# [WORK TO COMPLETE]
Copy every line of the listing below word for word, leaving out the pictures.

# [RECORD SET]
↓
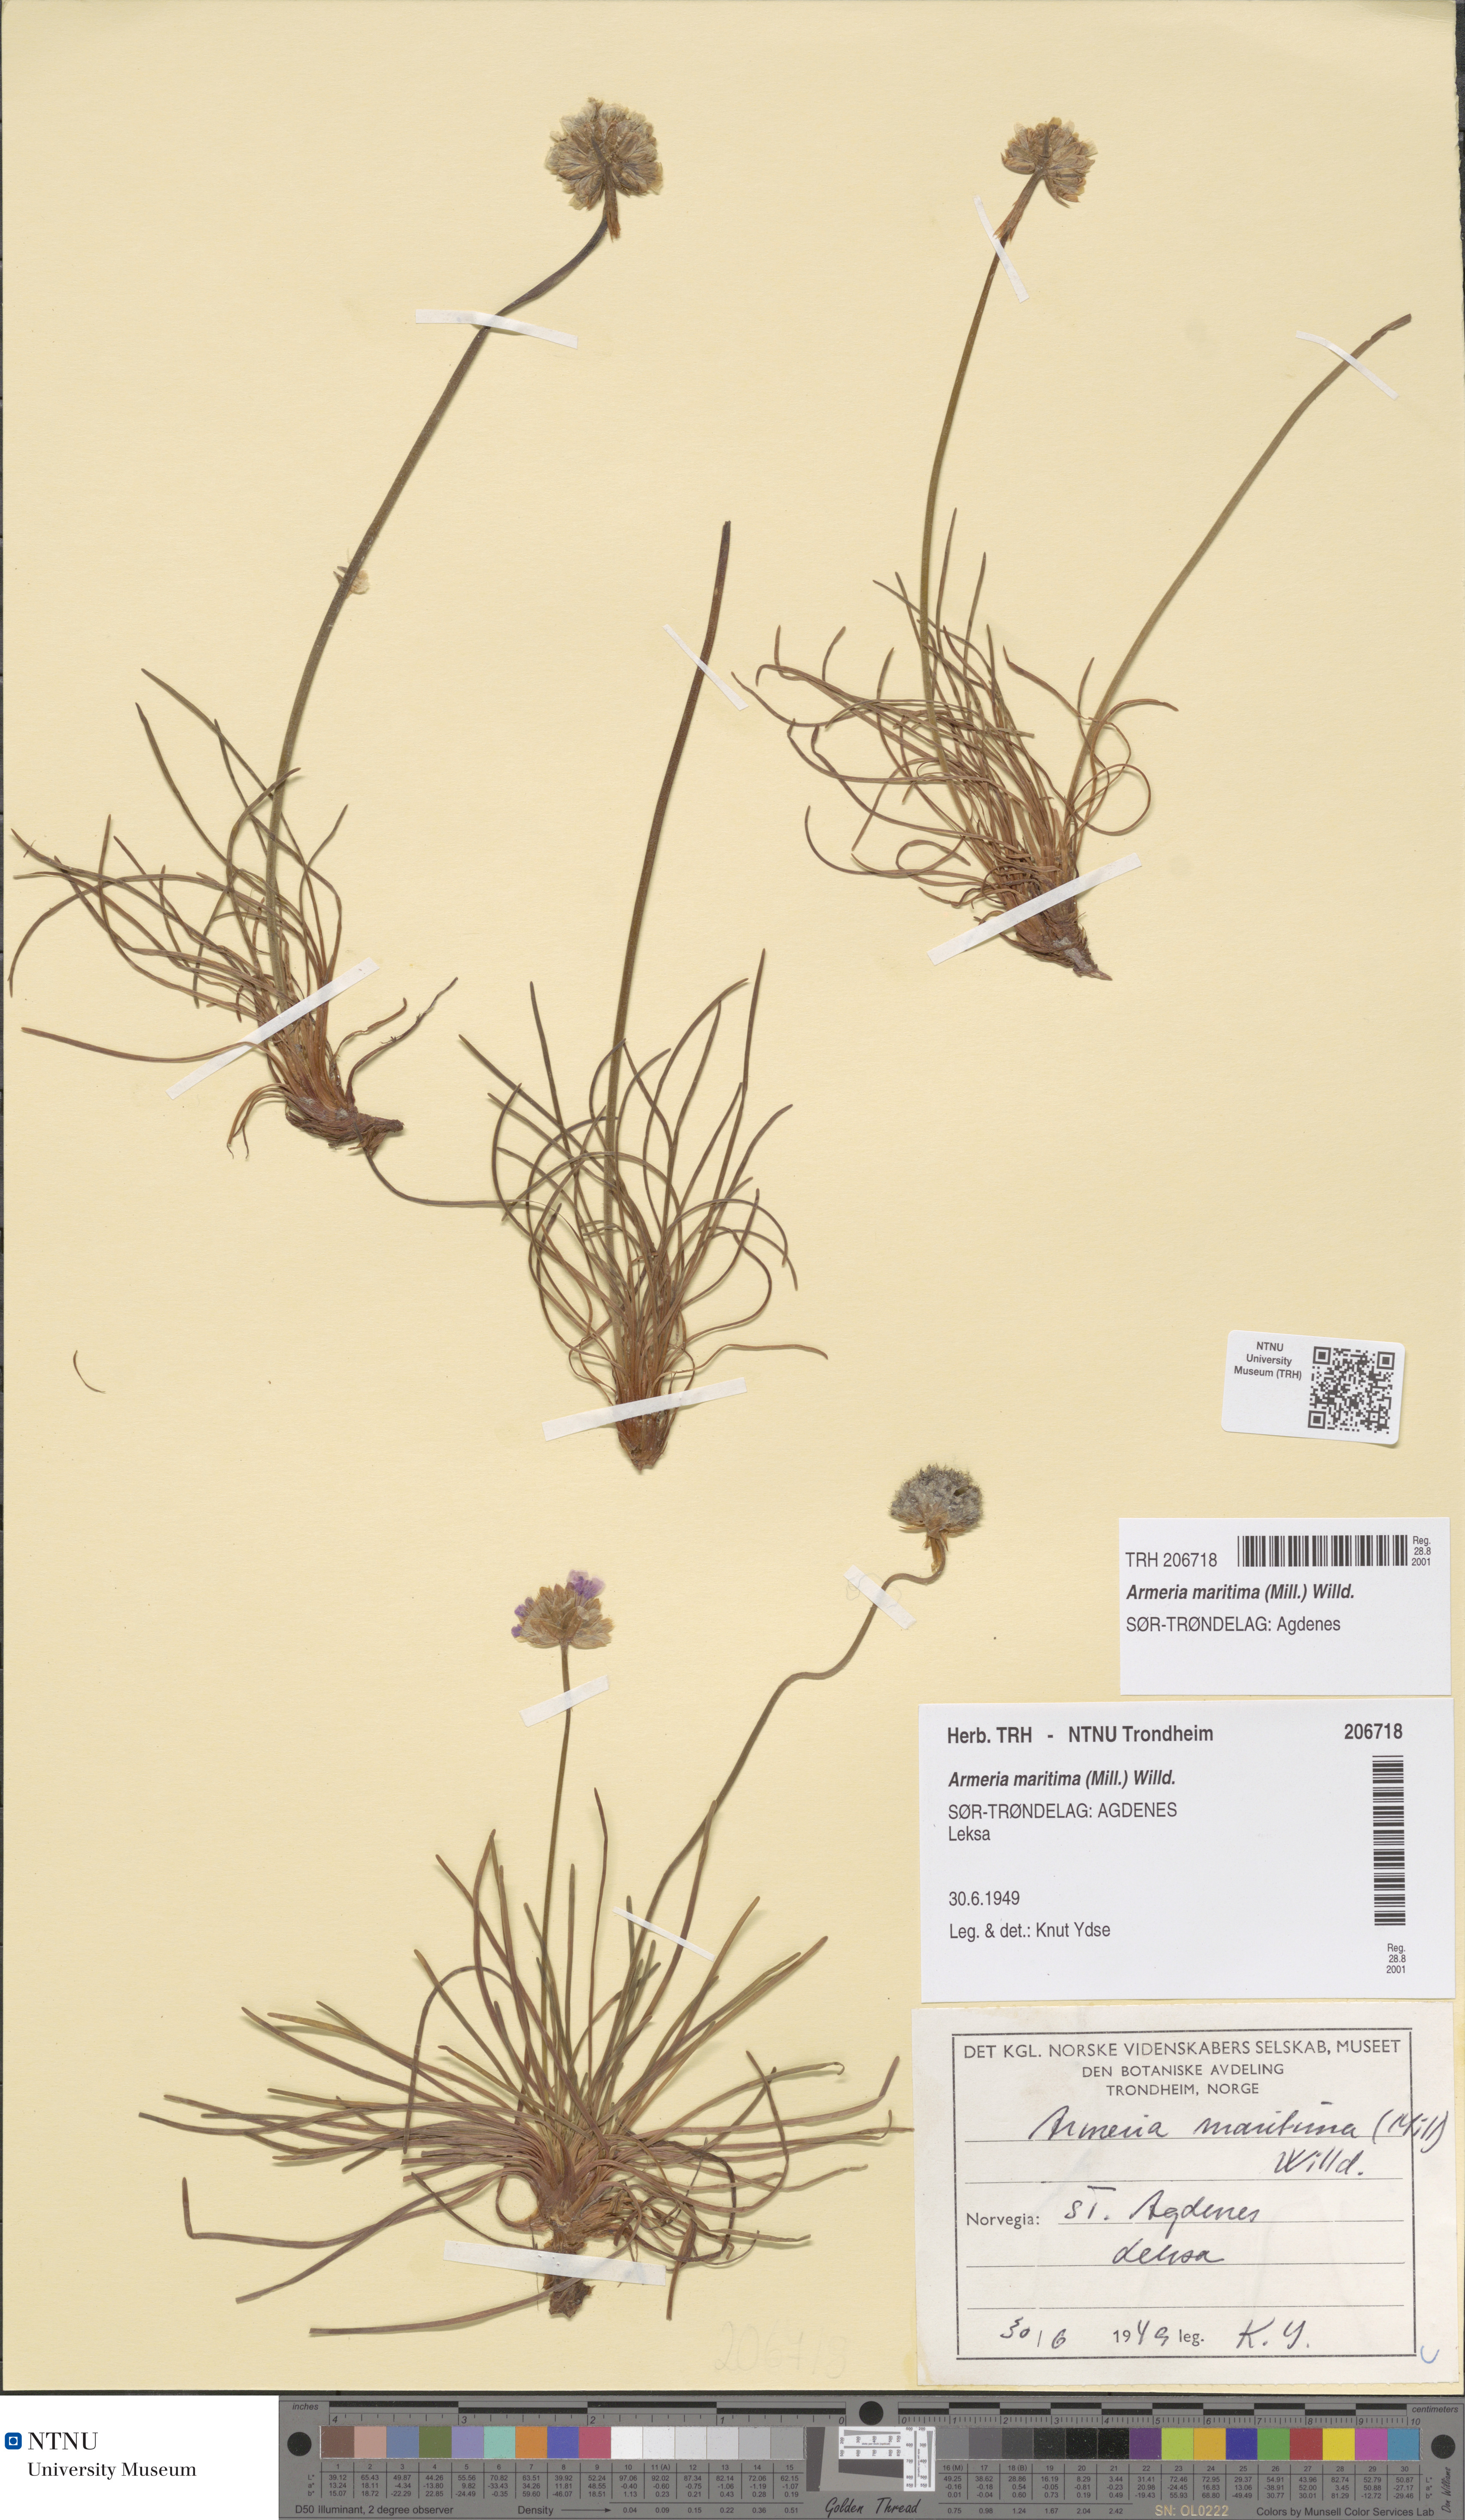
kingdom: Plantae
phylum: Tracheophyta
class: Magnoliopsida
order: Caryophyllales
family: Plumbaginaceae
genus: Armeria
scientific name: Armeria maritima
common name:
↑
# [RESULT OF THIS EXERCISE]
kingdom: Plantae
phylum: Tracheophyta
class: Magnoliopsida
order: Caryophyllales
family: Plumbaginaceae
genus: Armeria
scientific name: Armeria maritima
common name:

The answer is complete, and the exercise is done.